It’s the Ides of March today. That really doesn’t mean much in our society. The only reason I even remember it is because we studied Shakespeare’s “Julius Ceasar” in high school and it stuck with me.
When you study something in high school, you don’t just casually read it. You read it and then discuss it. Then you analyze it. Then you have to read it again because you’re taking a test on it. Then you have to write a paper on it.
The upside is that often, it stays with you as in the case of the literature we had to read that I enjoyed. I liked Shakespeare. I can still recite most of Hamlet’s soliloquy. I cannot, however, really tell you what happened in Moby Dick other than it’s about a man obsessed with a whale because, well, I never read Moby Dick. I tried really hard to read it but I could not get passed the first place. Each time I tried, it was like this curtain came down in my brain and everything in the world was more interesting. Still, somehow I managed to get an A on my paper in class. I’m still amazed at the fact that there is a way to construct sentences so you sound like you’re saying something really important but really, you’re saying nothing.
Anyway, long story short, I still have March 15 bookmarked in my brain as a day to ‘beware’. (“Beware the Ides of March"- Julius Caesar Act 1, scene 2,)
Fortunately, so far the only thing I’ve had to beware is trying to avoid a bird as it flew perilously close to my car this morning and, also, getting wet since it’s raining. Work was pretty quiet but nicely productive and no cause for beware-ing so that was a good thing.
It’s a pretty typical March day out there, Ides of March or no. It’s wet and soggy and even the daffodils that have bloomed early are hanging their heads to avoid the rain.
Yet, the nice thing about March in the Midwest is that while it’s chilly and damp today, tomorrow, it’s supposed to be warm and sunny. Thursday is supposed to be positively lovely with 70 degrees and sun.

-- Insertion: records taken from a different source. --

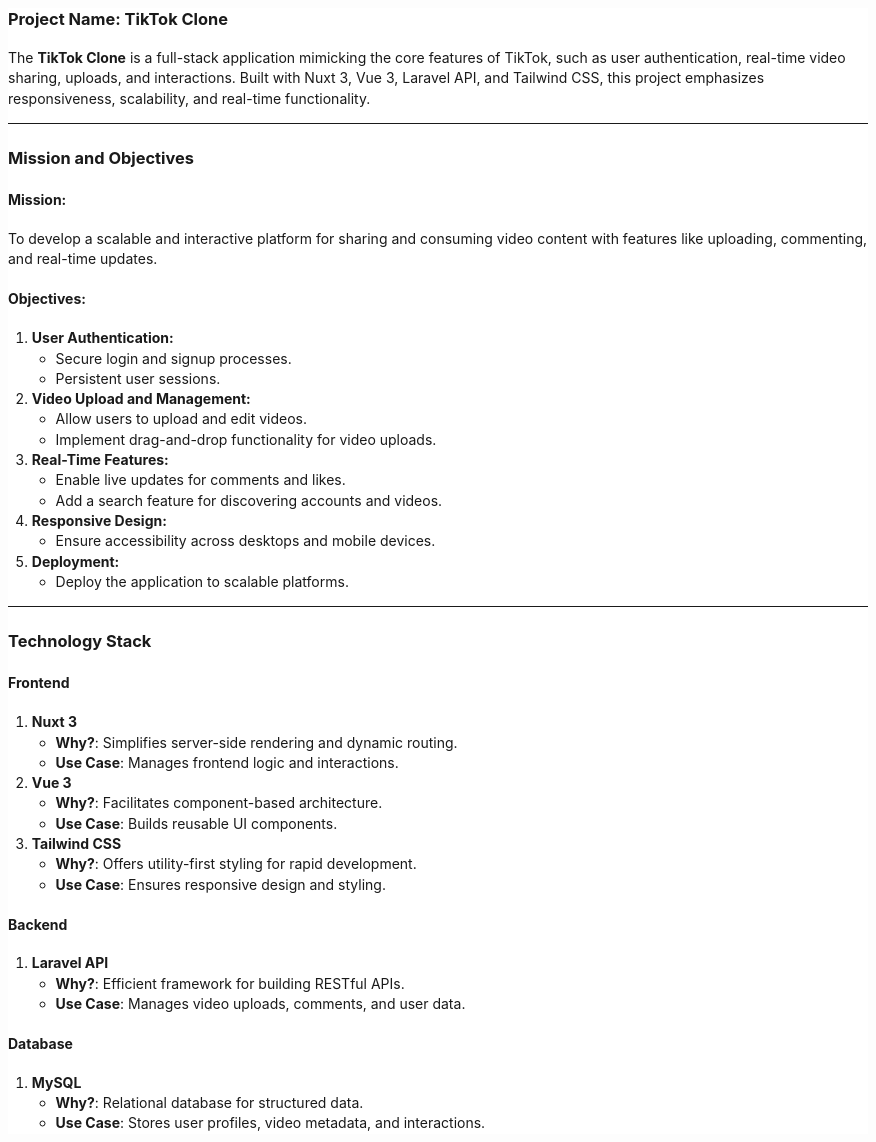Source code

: ### **Project Name: TikTok Clone**

The **TikTok Clone** is a full-stack application mimicking the core features of TikTok, such as user authentication, real-time video sharing, uploads, and interactions. Built with Nuxt 3, Vue 3, Laravel API, and Tailwind CSS, this project emphasizes responsiveness, scalability, and real-time functionality.

---

### **Mission and Objectives**

#### **Mission:**
To develop a scalable and interactive platform for sharing and consuming video content with features like uploading, commenting, and real-time updates.

#### **Objectives:**
1. **User Authentication:**
   - Secure login and signup processes.
   - Persistent user sessions.
2. **Video Upload and Management:**
   - Allow users to upload and edit videos.
   - Implement drag-and-drop functionality for video uploads.
3. **Real-Time Features:**
   - Enable live updates for comments and likes.
   - Add a search feature for discovering accounts and videos.
4. **Responsive Design:**
   - Ensure accessibility across desktops and mobile devices.
5. **Deployment:**
   - Deploy the application to scalable platforms.

---

### **Technology Stack**

#### **Frontend**
1. **Nuxt 3**
   - **Why?**: Simplifies server-side rendering and dynamic routing.
   - **Use Case**: Manages frontend logic and interactions.
2. **Vue 3**
   - **Why?**: Facilitates component-based architecture.
   - **Use Case**: Builds reusable UI components.
3. **Tailwind CSS**
   - **Why?**: Offers utility-first styling for rapid development.
   - **Use Case**: Ensures responsive design and styling.

#### **Backend**
1. **Laravel API**
   - **Why?**: Efficient framework for building RESTful APIs.
   - **Use Case**: Manages video uploads, comments, and user data.

#### **Database**
1. **MySQL**
   - **Why?**: Relational database for structured data.
   - **Use Case**: Stores user profiles, video metadata, and interactions.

It’s going to be hard to work on Thursday. It’s always hard to work when it’s nice outside but I find on the first truly nice days of the year, work is something that one must be talked into doing. I’m not the only one who feels this way. In my old job, it was a day when all of those with laptops (read: Everyone BUT me) got to go outside and “work” while I, chained to my large old desktop PC, got to see them laughing and chatting from the window. My boss used to go outside too without so much of a “hey, sorry you’re stuck inside” to me. This is one of the many reasons he’s my ex-boss.

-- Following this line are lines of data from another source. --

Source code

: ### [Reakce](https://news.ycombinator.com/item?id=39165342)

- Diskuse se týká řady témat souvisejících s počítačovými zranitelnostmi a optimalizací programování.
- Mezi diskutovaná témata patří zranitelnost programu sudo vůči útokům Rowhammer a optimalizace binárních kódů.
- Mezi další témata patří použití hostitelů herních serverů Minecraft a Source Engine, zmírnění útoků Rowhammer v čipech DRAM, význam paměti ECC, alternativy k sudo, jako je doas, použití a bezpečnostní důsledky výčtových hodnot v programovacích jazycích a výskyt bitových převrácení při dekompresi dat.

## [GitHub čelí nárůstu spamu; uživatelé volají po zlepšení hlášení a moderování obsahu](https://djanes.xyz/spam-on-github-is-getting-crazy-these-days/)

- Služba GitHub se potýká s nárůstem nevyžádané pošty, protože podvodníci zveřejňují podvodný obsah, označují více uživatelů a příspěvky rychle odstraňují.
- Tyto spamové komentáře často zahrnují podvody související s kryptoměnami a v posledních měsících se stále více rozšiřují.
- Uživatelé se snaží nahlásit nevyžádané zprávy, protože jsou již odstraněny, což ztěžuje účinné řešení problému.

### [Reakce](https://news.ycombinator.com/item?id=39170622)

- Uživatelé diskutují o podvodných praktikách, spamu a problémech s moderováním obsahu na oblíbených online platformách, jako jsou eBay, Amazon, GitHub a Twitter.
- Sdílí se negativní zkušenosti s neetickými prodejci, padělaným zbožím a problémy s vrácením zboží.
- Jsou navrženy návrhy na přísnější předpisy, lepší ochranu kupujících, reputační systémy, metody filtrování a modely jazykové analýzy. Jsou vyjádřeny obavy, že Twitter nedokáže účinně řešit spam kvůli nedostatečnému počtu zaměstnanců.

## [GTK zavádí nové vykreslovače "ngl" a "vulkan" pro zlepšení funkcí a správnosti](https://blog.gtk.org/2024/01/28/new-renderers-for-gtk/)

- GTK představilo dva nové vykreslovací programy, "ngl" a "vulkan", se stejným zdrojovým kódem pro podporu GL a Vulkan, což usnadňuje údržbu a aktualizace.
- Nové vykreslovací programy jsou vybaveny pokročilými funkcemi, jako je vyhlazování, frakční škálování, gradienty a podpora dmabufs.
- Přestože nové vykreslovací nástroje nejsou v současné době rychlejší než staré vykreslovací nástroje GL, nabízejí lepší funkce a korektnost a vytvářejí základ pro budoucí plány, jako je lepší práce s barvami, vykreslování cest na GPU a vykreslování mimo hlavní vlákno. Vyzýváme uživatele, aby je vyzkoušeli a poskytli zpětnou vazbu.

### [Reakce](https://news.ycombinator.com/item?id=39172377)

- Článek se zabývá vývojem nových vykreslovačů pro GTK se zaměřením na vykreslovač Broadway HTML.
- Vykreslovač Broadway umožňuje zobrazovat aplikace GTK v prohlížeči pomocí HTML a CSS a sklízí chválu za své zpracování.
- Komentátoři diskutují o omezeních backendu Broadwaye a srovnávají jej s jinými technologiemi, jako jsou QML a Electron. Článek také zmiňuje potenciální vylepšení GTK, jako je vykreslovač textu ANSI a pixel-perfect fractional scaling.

My current boss is much nicer. On nice days, he doesn’t mind if we leave a little early. One of my coworkers is an avid golfer and on nice, balmy, dry days he leaves the office to go hit the golf course.
Once again, I have to say, I like my job. I’m thankful that I escaped from the old one and landed here. I actually was talking to a candidate yesterday who is stuck in a job that makes her miserable. She said that it’s hard to talk herself into getting up in the morning and not calling in sick. I know how she feels. Truth-be-told, at my last job, that’s where I was when I decided to solve the problem by finding another job. I’m glad she came to me. I’ve made her my #1 priority- no one should be stuck in a job that makes them miserable.
Yet, I try not to look back to much on my old job. It’s hard sometimes because I’m still friends with a couple of my old coworkers and it’s easy to get sucked back into the gossip and news in the office. It’s just simply nice to know I work now for a place who not only makes me feel appreciated but also makes me feel respected. That’s a huge thing that doesn’t seem important until you realize how much of a difference that makes.
Sometimes when I talk to my old coworkers, I wonder if things would be any different if I stayed. Yet when I hear the stories of backstabbing, passive-agressiveness and office-politics, once again that amazing flood of relief washes over me and I am eternally grateful I got out of there.
But, the beautiful thing is that most of the time, I don’t need those reminders to make me appreciate my new job. It’s the small things such as not having to pay 35 cents for a Diet Coke but having it provided for the small cost of occasionally having to stock the fridge. It’s the “thanks for your hard work” I get from my boss at least once a week. It’s the fact that my boss buys a 24 pack of beer and brings it into the office so we can all hang out in the break area for a while.
It’s the fact that a bad day at this job has yet to send me outside my building to place an emergency venting call to my mother or my friend because I’m on the verge of either throwing a heavy object at my boss or I’m going to do something worse- go cry in the bathroom because I’m so frustrated and angry.
Really, bad days at work are relative to how much you like your job. Mondays, rainy days and the Ides of March really don’t seem so bad after all when, in the grand scheme of things, you’re simply grateful to be where you are.
And, in my case, I truly am- in all aspects of my life.